Do you ever listen to this reading and think, “I could never do that”? Drop everything and run to Jesus? Every time I’ve ever done this reading in a Bible study this is the pattern of conversation:“oh, those fishermen, they had so much faith! I could never leave everything and (fill in the blank-be a missionary, go door to door, be a professional Christian”). That’s the fist response. Then someone asks me, “do you really think they responded that quickly (like I would know).” Then someone says, “I don’t think snap decisions like that are a good idea (and then they will tell some terrible story about someone who made an snap decision and wound up losing all their money to a Nigerian con man). And the Bible study kind of goes downhill from there-about whether these fishermen really were right to act so impulsively.
This is the season of Epiphany, the season of : “a sudden realization: a sudden intuitive leap of understanding, especially through an ordinary but striking occurrence.”
This is the season when one day we’re walking along and we realize something new-even though we’ve seen it a million times before. One of my favorite stories is about Anna Power Scheffer. She grew up here, attended church here almost every Sunday until she became an adult. One day she was back visiting and she said, “you know, I have been here for hundreds of your sermons-but I never listened to one. I listened to the one today- you know what, it wasn’t bad!”
This is from Alyce MacKenzie, a professor of preaching in Texas:
“In all four gospels, people made what looks like a snap decision to become disciples of Jesus. But things look a little different when we look at their decisions in the flow of that particular gospel's story. Then it looks like the snap decision may have been one step in an ongoing process.

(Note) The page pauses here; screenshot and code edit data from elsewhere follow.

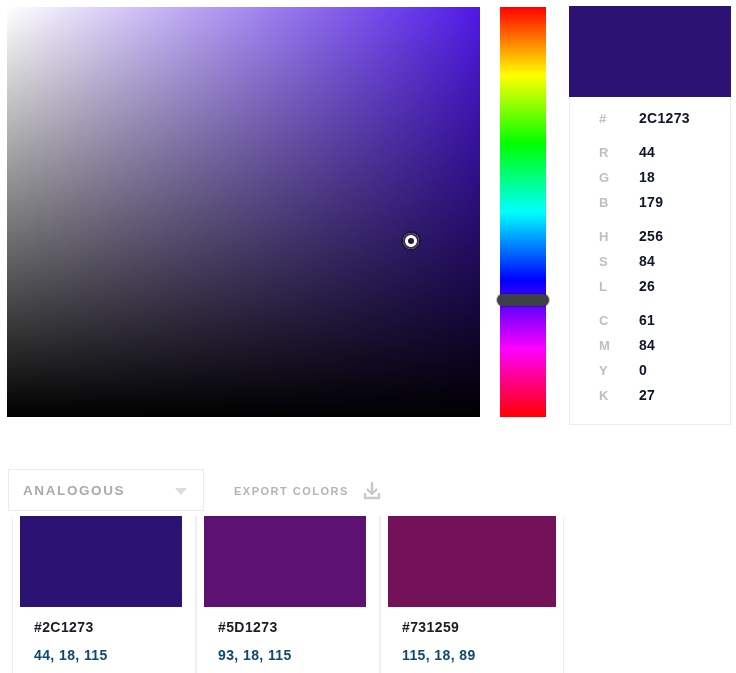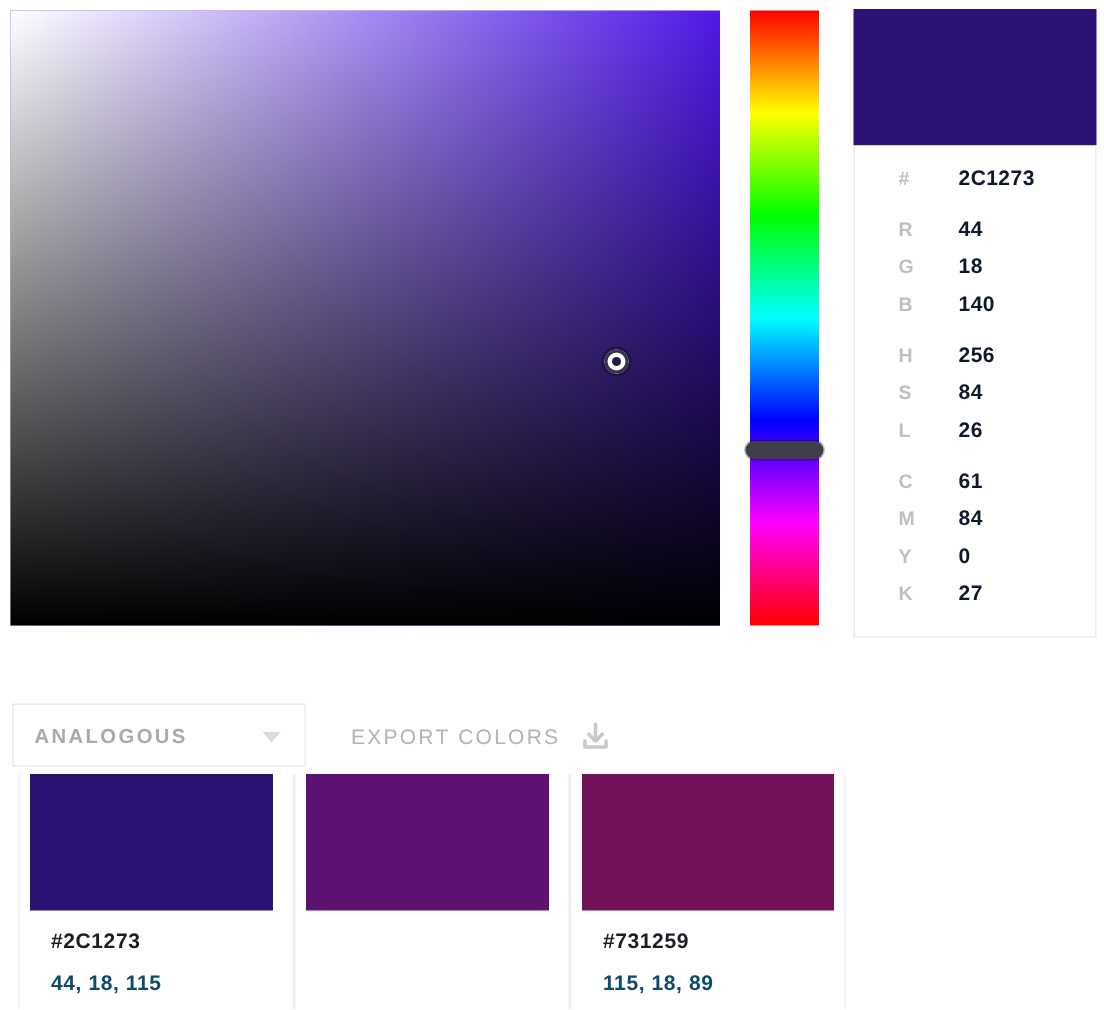--- a/index.html
+++ b/index.html
@@ -152,22 +152,22 @@
   }
   #export-colors {
     position: absolute;
     left: 234px; top: 20px;
     display: flex;
     align-items: center;
     cursor: pointer;
   }
   #export-colors .export-label {
     color: #b4b4b8;
-    font-size: 14px;
-    font-weight: normal;
+    font-size: 11px;
+    font-weight: bold;
     letter-spacing: 1.5px;
   }
   #download-icon {
     margin-left: 12px;
     display: block;
   }
 
   
   #swatch-row {
     position: absolute;
@@ -236,21 +236,21 @@
         <div class="val-row">
           <span class="vlabel">R</span>
           <span class="vval">44</span>
         </div>
         <div class="val-row">
           <span class="vlabel">G</span>
           <span class="vval">18</span>
         </div>
         <div class="val-row">
           <span class="vlabel">B</span>
-          <span class="vval">140</span>
+          <span class="vval">179</span>
         </div>
         <div class="val-group-gap"></div>
         <div class="val-row">
           <span class="vlabel">H</span>
           <span class="vval">256</span>
         </div>
         <div class="val-row">
           <span class="vlabel">S</span>
           <span class="vval">84</span>
         </div>
@@ -299,20 +299,24 @@
 <div id="swatch-row">
     <div class="swatch-card">
       <div class="swatch-color" style="background: rgb(44, 18, 115);"></div>
       <div class="swatch-text">
         <div class="swatch-hex">#2C1273</div>
         <div class="swatch-rgb">44, 18, 115</div>
       </div>
     </div>
     <div class="swatch-card">
       <div class="swatch-color" style="background: rgb(93, 18, 115);"></div>
+      <div class="swatch-text">
+        <div class="swatch-hex">#5D1273</div>
+        <div class="swatch-rgb">93, 18, 115</div>
+      </div>
     </div>
     <div class="swatch-card">
       <div class="swatch-color" style="background: rgb(115, 18, 89);"></div>
       <div class="swatch-text">
         <div class="swatch-hex">#731259</div>
         <div class="swatch-rgb">115, 18, 89</div>
       </div>
     </div>
   </div>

It seems likely that the disciples had been thinking about Jesus for a while and about what the impact of following him might be.
Each gospel has a different definition of what it means to be a disciple, to follow Jesus. In John it means to believe. In Luke, to be a disciple means to have compassion on the poor and the sick. In Mark, to be a disciple means to be willing to suffer,
[And in each of the gospels the story right before the call, and right after always explain what it means to be a disciple]

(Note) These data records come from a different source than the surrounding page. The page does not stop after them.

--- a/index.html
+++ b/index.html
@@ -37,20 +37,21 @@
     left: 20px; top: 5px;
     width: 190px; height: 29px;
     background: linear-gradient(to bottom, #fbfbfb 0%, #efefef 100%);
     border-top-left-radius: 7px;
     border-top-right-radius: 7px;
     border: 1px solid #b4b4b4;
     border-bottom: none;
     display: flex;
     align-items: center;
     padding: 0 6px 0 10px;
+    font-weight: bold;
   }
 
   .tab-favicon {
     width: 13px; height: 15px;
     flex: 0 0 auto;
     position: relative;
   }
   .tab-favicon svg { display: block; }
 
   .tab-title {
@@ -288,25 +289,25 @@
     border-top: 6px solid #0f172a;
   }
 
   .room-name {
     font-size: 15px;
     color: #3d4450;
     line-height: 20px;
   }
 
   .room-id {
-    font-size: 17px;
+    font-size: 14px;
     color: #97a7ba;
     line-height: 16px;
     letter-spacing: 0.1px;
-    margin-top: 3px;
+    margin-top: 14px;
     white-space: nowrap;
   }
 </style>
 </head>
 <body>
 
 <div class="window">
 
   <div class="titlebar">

And in Matthew, to be a disciple of Jesus means to be willing to follow his teaching and to do God's will. The call of the first disciples in Matthew comes right after Jesus' brief teaching about the purpose of his ministry (Mt. 4:12-17) and right before the Sermon on the Mount. So the disciples make (what sounds like) a "snap" decision to spend their lives as salt and light for the world by living by Jesus' teachings. These teachings fulfill, the heart of the Law: to love God with one's whole being and one's neighbor as oneself. ….The life of the disciple, which begins with what may look like a sudden decision, becomes a series of recommitments to that decision, day in and day out, every day of our lives.”
We don’t just make one time only snap decisions to follow Jesus, to become fishers of people. We usually have to make the decision every day. What may look like a snap decision to someone else, has usually been building up in us for a long time. You want your life to mean something. You want your life to matter. You want to be part of something bigger than just you. You want to make a commitment that draws every part of you. No one ever became a Christian because they wanted to remain exactly the same. Amen.